Records from a collection:

■ ■ ■ ■

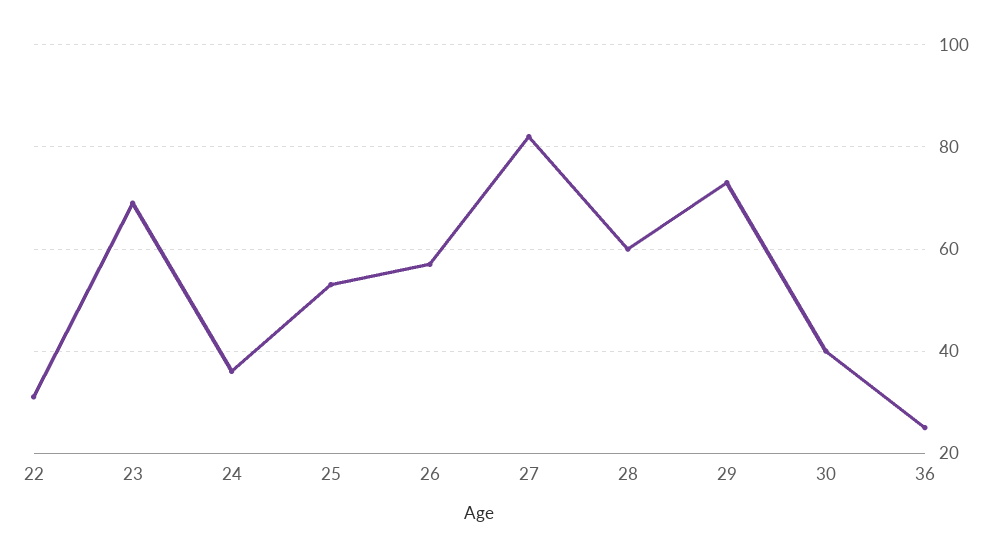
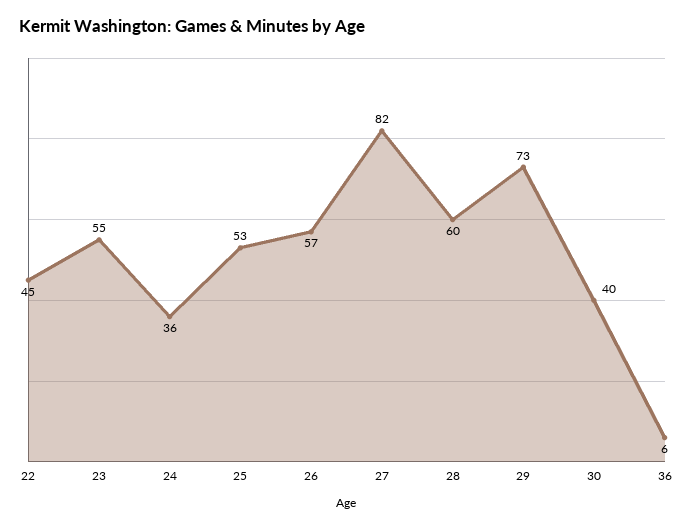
22: 30 -> 45
23: 70 -> 55
36: 25 -> 6

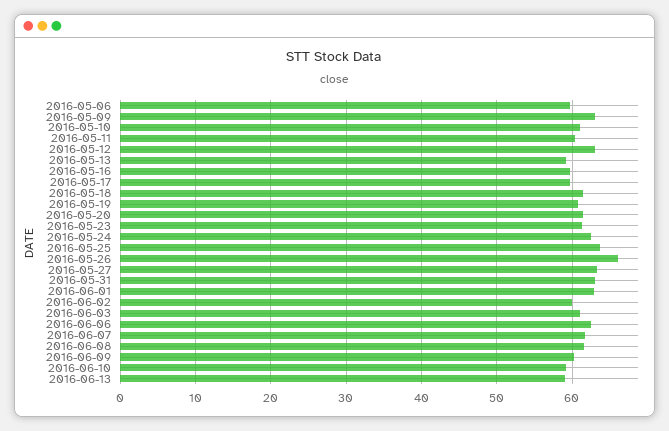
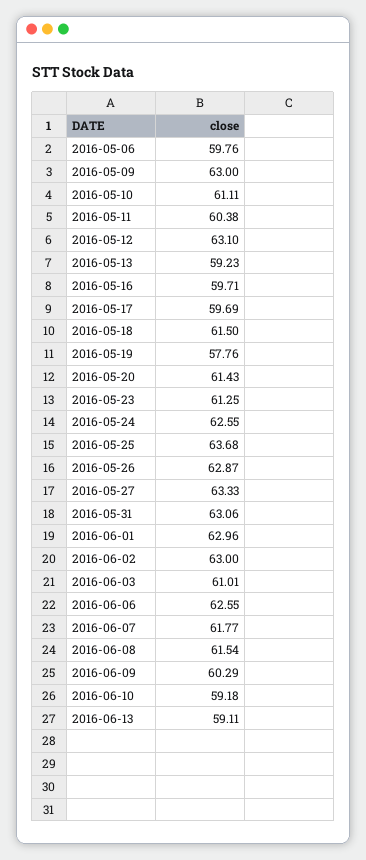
2016-05-19: 61 -> 57.76
2016-05-26: 66 -> 62.87
2016-06-02: 60 -> 63

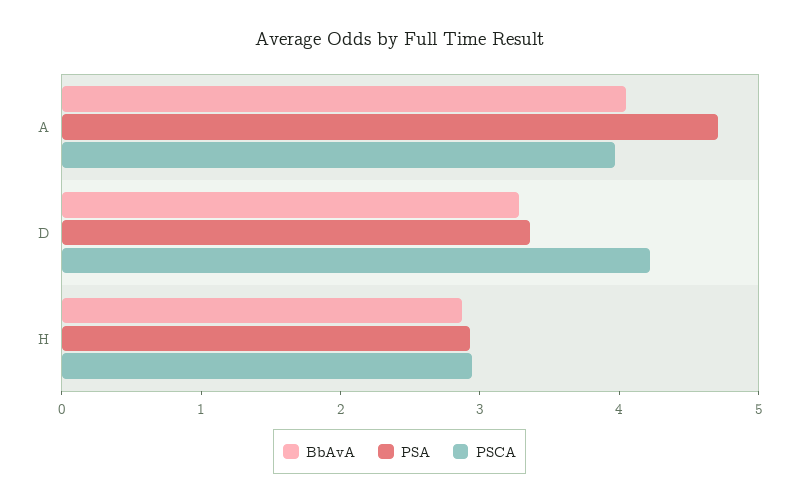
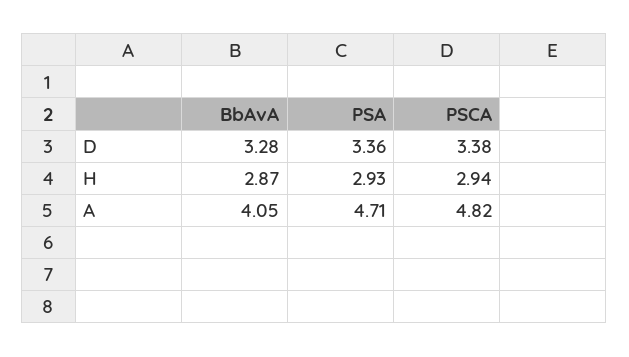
PSCA, A: 4 -> 4.82
PSCA, D: 4.2 -> 3.38

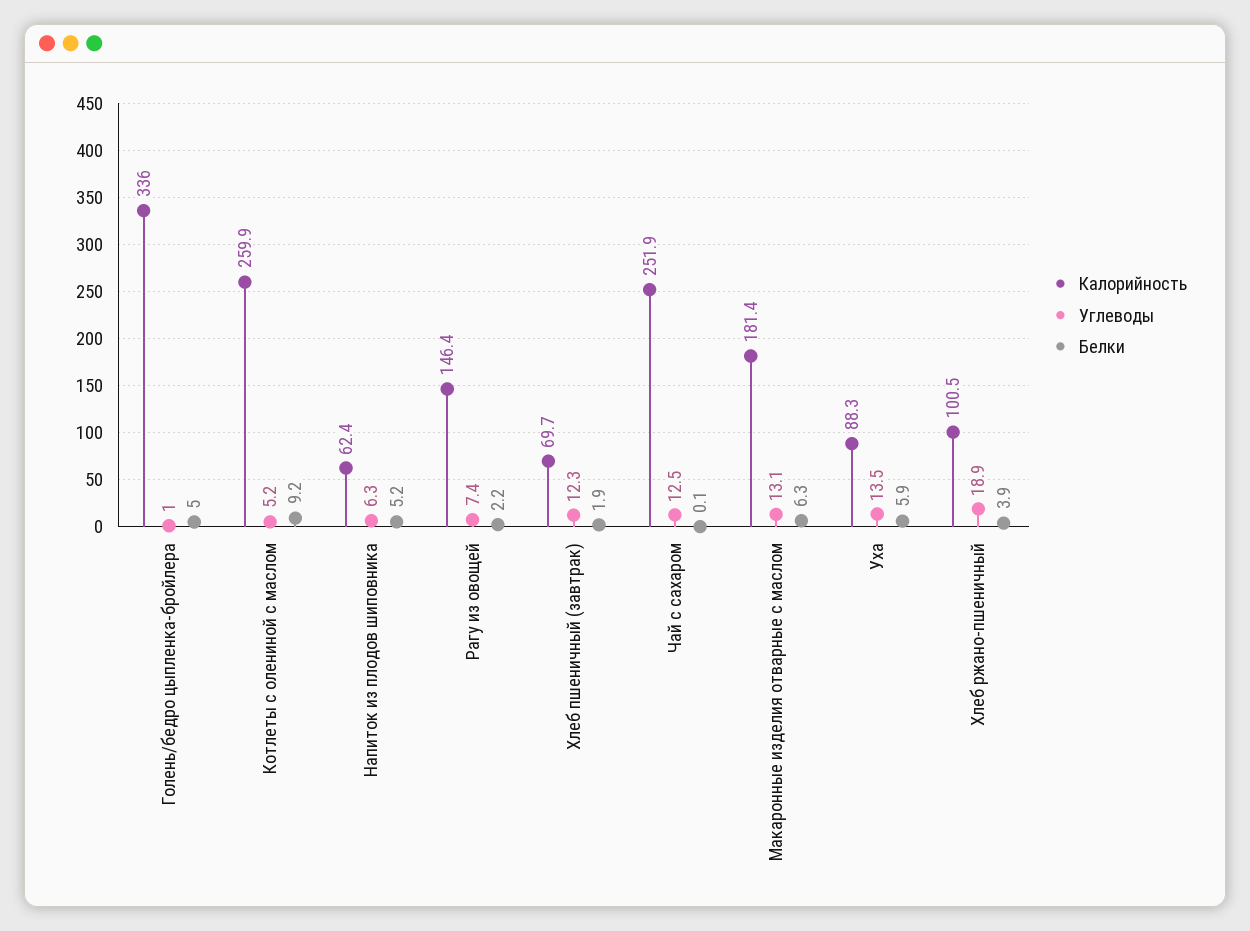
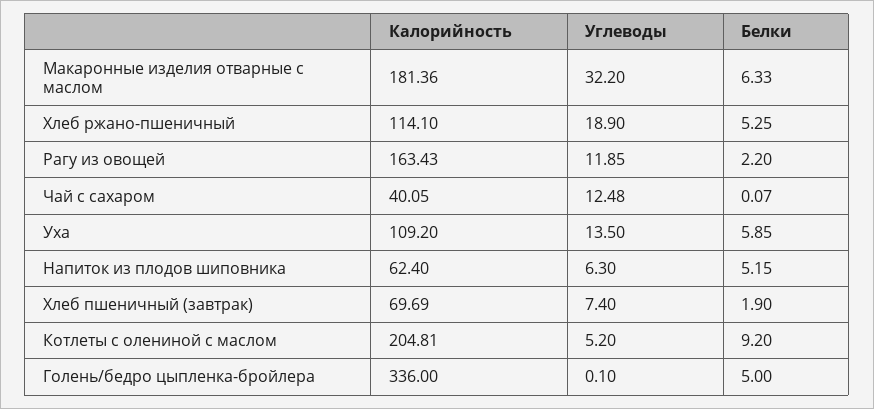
Углеводы, Голень/бедро цыпленка-бройлера: 1 -> 0.1
Калорийность, Котлеты с олениной с маслом: 259.9 -> 204.81
Калорийность, Рагу из овощей: 146.4 -> 163.43
Углеводы, Рагу из овощей: 7.4 -> 11.85
Углеводы, Хлеб пшеничный (завтрак): 12.3 -> 7.4
Калорийность, Чай с сахаром: 251.9 -> 40.05
Углеводы, Макаронные изделия отварные с маслом: 13.1 -> 32.2
Калорийность, Уха: 88.3 -> 109.2
Калорийность, Хлеб ржано-пшеничный: 100.5 -> 114.1
Белки, Хлеб ржано-пшеничный: 3.9 -> 5.25

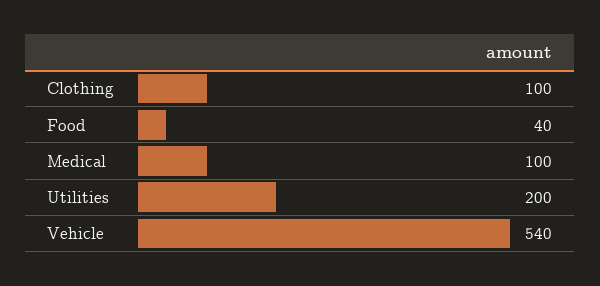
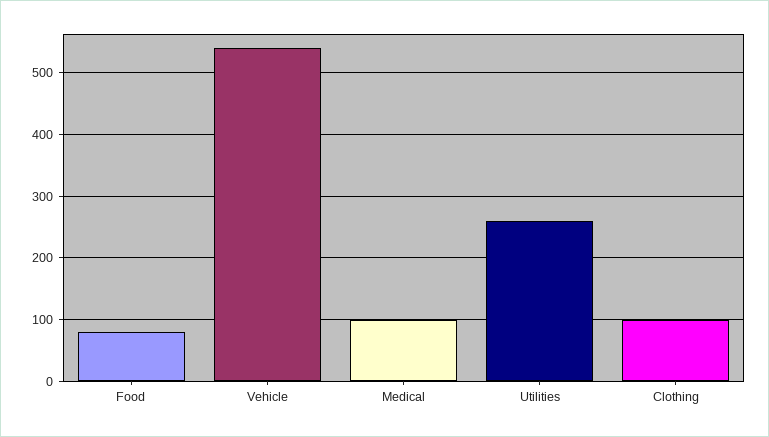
Food: 40 -> 80
Utilities: 200 -> 260

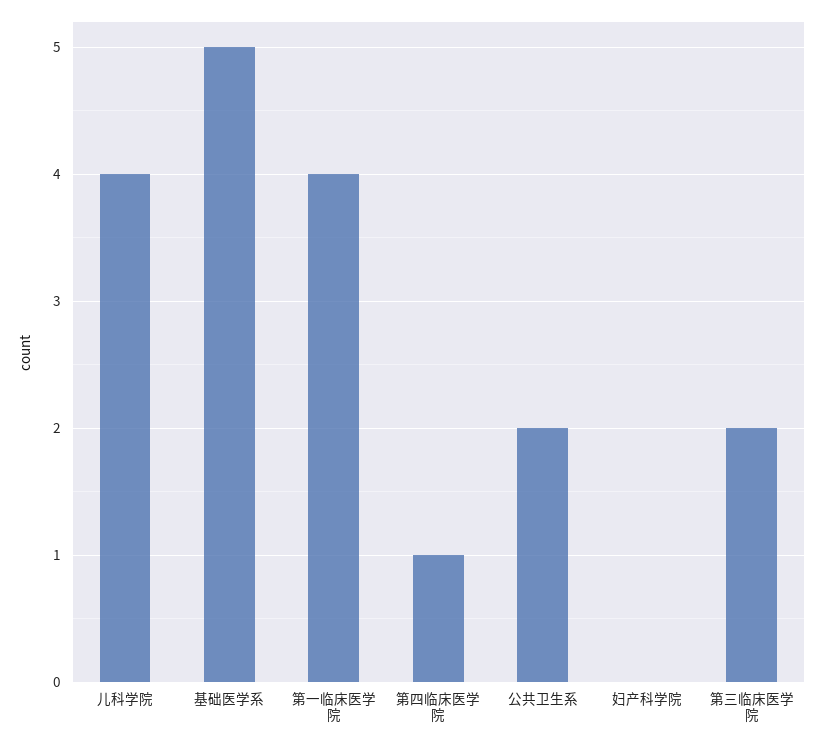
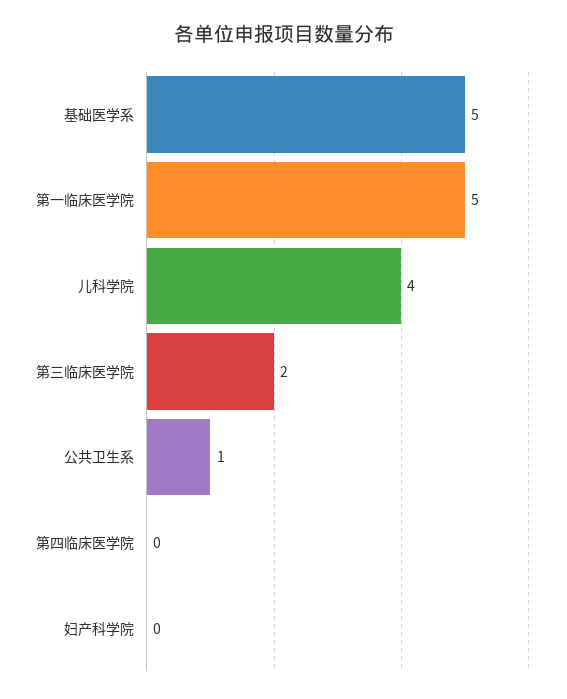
第一临床医学院: 4 -> 5
第四临床医学院: 1 -> 0
公共卫生系: 2 -> 1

■ ■ ■ ■

(TASK BRIEF):
Determine how many lines above contain "Рагу" and respond with that number only.

(OUTPUT OF THE TASK):
2